[[ Data, beginning ]]
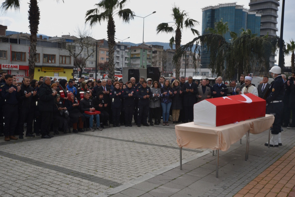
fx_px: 295
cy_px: 98
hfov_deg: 53.1
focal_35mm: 36
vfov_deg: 36.9
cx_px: 148
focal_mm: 36
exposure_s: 1/200
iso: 1000
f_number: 22
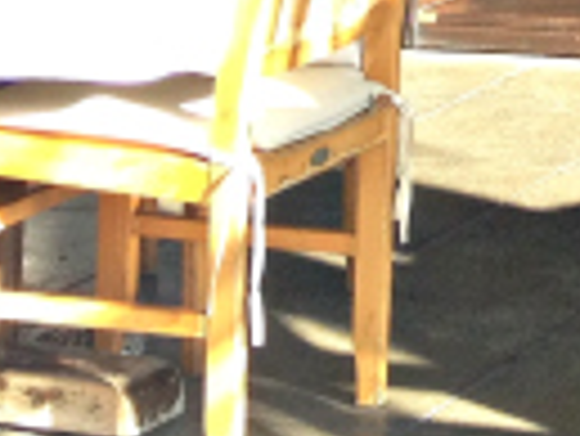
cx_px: 1412
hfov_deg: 8.3
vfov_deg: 6.3
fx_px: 3639
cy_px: -845
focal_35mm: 217
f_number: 2.4
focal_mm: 4.28
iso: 50
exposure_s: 1/120
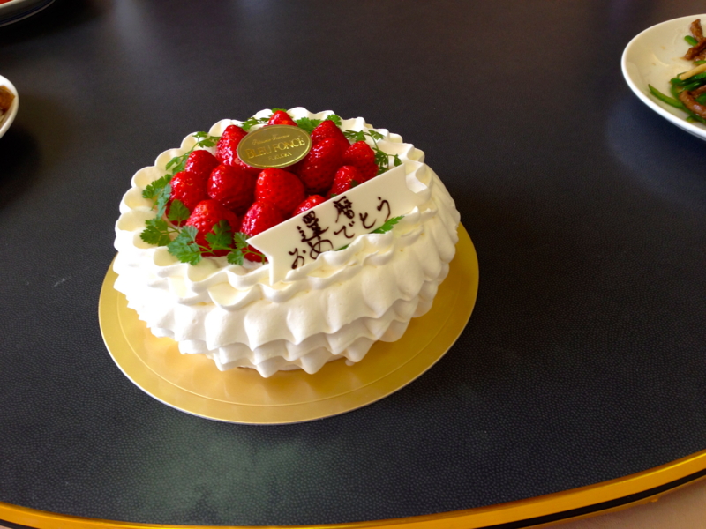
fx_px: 673
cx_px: 353
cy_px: 264
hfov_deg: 55.4
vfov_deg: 42.9
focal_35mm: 33
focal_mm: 4.13
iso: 50
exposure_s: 1/20
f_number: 2.4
[[ Data, end ]]
** Task directions **
Could you output the lines above exactly, with no pictures included?

** Problem solution **
fx_px: 295
cy_px: 98
hfov_deg: 53.1
focal_35mm: 36
vfov_deg: 36.9
cx_px: 148
focal_mm: 36
exposure_s: 1/200
iso: 1000
f_number: 22
cx_px: 1412
hfov_deg: 8.3
vfov_deg: 6.3
fx_px: 3639
cy_px: -845
focal_35mm: 217
f_number: 2.4
focal_mm: 4.28
iso: 50
exposure_s: 1/120
fx_px: 673
cx_px: 353
cy_px: 264
hfov_deg: 55.4
vfov_deg: 42.9
focal_35mm: 33
focal_mm: 4.13
iso: 50
exposure_s: 1/20
f_number: 2.4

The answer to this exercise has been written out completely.